As the result of the Wutai campaign, Cheng seized control of the Yun'an salt mines (which, in peaceful times, would have been under the control of the imperial government's directorate of salt and iron monopolies). He was therefore able to enrich his circuit and build up an army of 50,000 men. In 897, Emperor Zhaozong bestowed the honorary chancellor title of Shizhong (侍中) on Cheng, and in 899 bestowed the honorary chancellor title of Zhongshu Ling (中書令) on Cheng. Eventually, the imperial government also bestowed him with the titles of acting Taiwei (太尉, one of the Three Excellencies) and Prince of Shanggu. However, it was said that much of Cheng's excellence in governance was driven by his advisor He Yin (賀隱). He Yin was later replaced by Cheng's father-in-law, who was said to be pernicious and who even falsely accused Cheng's own sons, each of whom was killed by Cheng himself, leading to Cheng's not having any descendants. At some point, Cheng complained to the imperial government that the warlord Lei Man was occupying Li (澧州) and Lang (朗州) Prefectures (both in modern Changde, Hunan), both of which formerly belonged to Jingnan, and requested that those prefectures, which had been made into a separate Wuzhen Circuit (武貞) to accommodate Lei, be returned to Jingnan. The chancellor Xu Yanruo refused. When Xu was removed from his chancellor position in 900 and made the military governor of Qinghai Circuit (清海, headquartered in modern Guangzhou, Guangdong) and went through Jiangling to his post, Cheng held a feast for him but again brought up the Lei matter at the feast. Xu responded that as Cheng viewed himself as comparable to Duke Huan of Qi and Duke Wen of Jin, he should have taken care of Lei himself rather than complain to the imperial government, and this embarrassed Cheng.

== Defeat and death ==
In 903, Yang Xingmi the military governor of Huainan Circuit (淮南, headquartered in modern Yangzhou, Jiangsu) sent his general Li Shenfu to attack Du Hong the military governor of Wuchang Circuit (武昌, headquartered in modern Wuhan, Hubei). Du sought aid from Zhu Quanzhong the military governor of Xuanwu Circuit (宣武, headquartered in modern Kaifeng, Henan), who was then the most powerful warlord in the Tang realm. Zhu sent his officer Han Qing (韓勍) to try to aid Du, but apparently judging his army to be insufficient, also sent emissaries to Cheng, Ma Yin the military governor of Wu'an Circuit (武安, headquartered in modern Changsha, Hunan), and Lei Man's son and successor Lei Yanwei, asking them to save Du. Cheng, who was both apprehensive of Zhu's strength and wanting to expand his own territory, put together a huge fleet of some 10,000 men and headed east on the Yangtze. His secretary Li Ting (李珽), who pointed out that the fleet, while massive, was not maneuverable and would not fight well against the more mobile Huainan fleet, opposed. Li also warned that if Cheng tried to take the fleet to save Du, Ma and Lei would attack. Instead, Li advised that Cheng send a smaller army to Baling (巴陵, in modern Yueyang, Hunan) to try to intimidate the Huainan forces into withdrawing, without committing the main fleet. Cheng did not listen to Li.
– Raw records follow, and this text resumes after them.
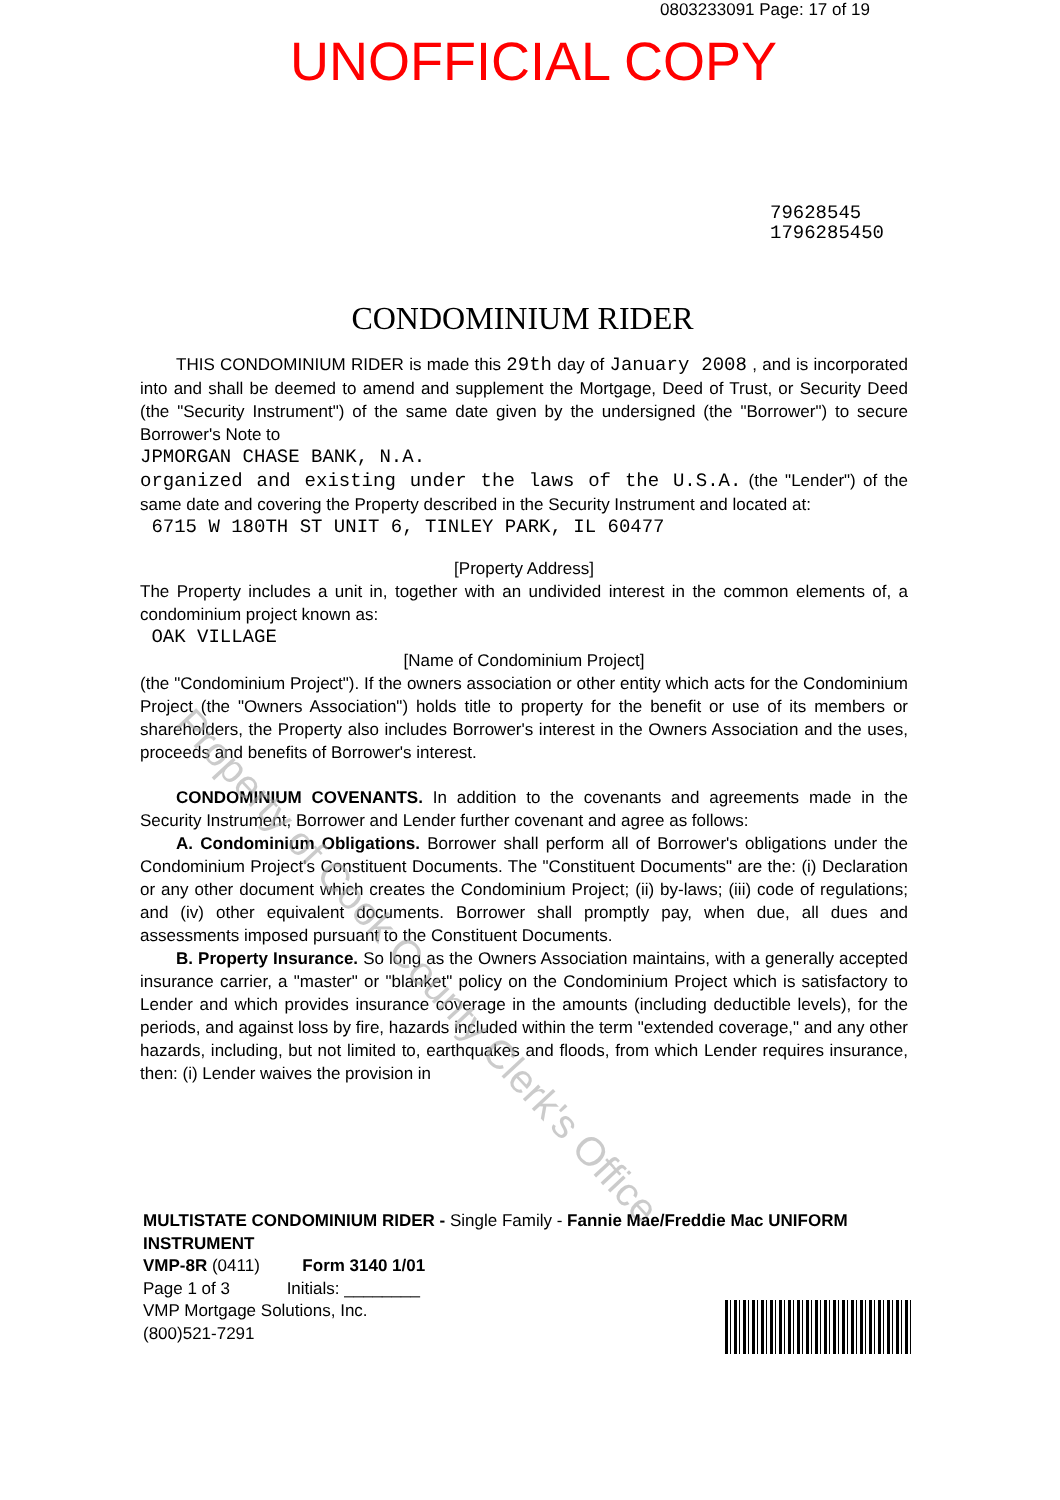0803233091 Page: 17 of 19
UNOFFICIAL COPY
79628545
1796285450
CONDOMINIUM RIDER
THIS CONDOMINIUM RIDER is made this 29th day of January 2008 , and is incorporated into and shall be deemed to amend and supplement the Mortgage, Deed of Trust, or Security Deed (the "Security Instrument") of the same date given by the undersigned (the "Borrower") to secure Borrower's Note to
JPMORGAN CHASE BANK, N.A.
organized and existing under the laws of the U.S.A. (the "Lender") of the same date and covering the Property described in the Security Instrument and located at:
6715 W 180TH ST UNIT 6, TINLEY PARK, IL 60477
[Property Address]
The Property includes a unit in, together with an undivided interest in the common elements of, a condominium project known as:
OAK VILLAGE
[Name of Condominium Project]
(the "Condominium Project"). If the owners association or other entity which acts for the Condominium Project (the "Owners Association") holds title to property for the benefit or use of its members or shareholders, the Property also includes Borrower's interest in the Owners Association and the uses, proceeds and benefits of Borrower's interest.
CONDOMINIUM COVENANTS. In addition to the covenants and agreements made in the Security Instrument, Borrower and Lender further covenant and agree as follows:
A. Condominium Obligations. Borrower shall perform all of Borrower's obligations under the Condominium Project's Constituent Documents. The "Constituent Documents" are the: (i) Declaration or any other document which creates the Condominium Project; (ii) by-laws; (iii) code of regulations; and (iv) other equivalent documents. Borrower shall promptly pay, when due, all dues and assessments imposed pursuant to the Constituent Documents.
B. Property Insurance. So long as the Owners Association maintains, with a generally accepted insurance carrier, a "master" or "blanket" policy on the Condominium Project which is satisfactory to Lender and which provides insurance coverage in the amounts (including deductible levels), for the periods, and against loss by fire, hazards included within the term "extended coverage," and any other hazards, including, but not limited to, earthquakes and floods, from which Lender requires insurance, then: (i) Lender waives the provision in
Property of Cook County Clerk's Office
MULTISTATE CONDOMINIUM RIDER - Single Family - Fannie Mae/Freddie Mac UNIFORM INSTRUMENT
VMP-8R (0411) Form 3140 1/01
Page 1 of 3 Initials: ________
VMP Mortgage Solutions, Inc.
(800)521-7291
As Cheng's fleet progressed, Ma's officer Xu Dexun and Lei's officer Ouyang Si (歐陽思) jointly launched a surprise attack on Jiangling, capturing it. They pillaged the city of its population and wealth before withdrawing. When the news of Jiangling's being plundered reached Cheng's fleet, the soldiers, most of whom lost their families and homes, lost their morale. Meanwhile, Li Shenfu, hearing of Cheng's impending arrival, took initiative and attacked Cheng's fleet first. The Jingnan fleet collapsed, and Cheng jumped into the river to flee but drowned. In 906, at Zhu's request, Emperor Zhaozong allowed Zhu to build temples dedicated to Cheng and Du (who was, after Cheng's defeat, captured and executed by Yang).